*** Raw data

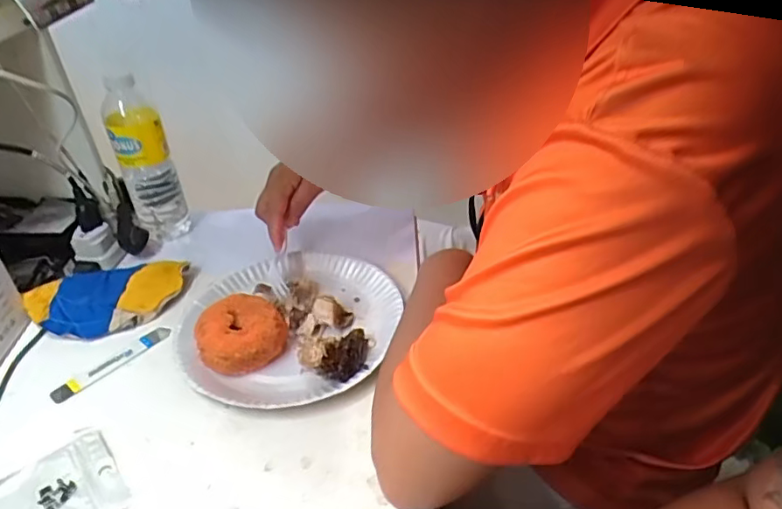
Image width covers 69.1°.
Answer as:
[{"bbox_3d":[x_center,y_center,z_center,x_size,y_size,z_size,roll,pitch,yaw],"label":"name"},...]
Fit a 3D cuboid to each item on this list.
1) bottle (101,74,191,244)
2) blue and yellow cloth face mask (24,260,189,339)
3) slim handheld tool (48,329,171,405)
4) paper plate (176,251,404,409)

******

● Work item:
Every line of the data should be copied as it stands, without the images.

● Reply:
Image width covers 69.1°.
Answer as:
[{"bbox_3d":[x_center,y_center,z_center,x_size,y_size,z_size,roll,pitch,yaw],"label":"name"},...]
Fit a 3D cuboid to each item on this list.
1) bottle (101,74,191,244)
2) blue and yellow cloth face mask (24,260,189,339)
3) slim handheld tool (48,329,171,405)
4) paper plate (176,251,404,409)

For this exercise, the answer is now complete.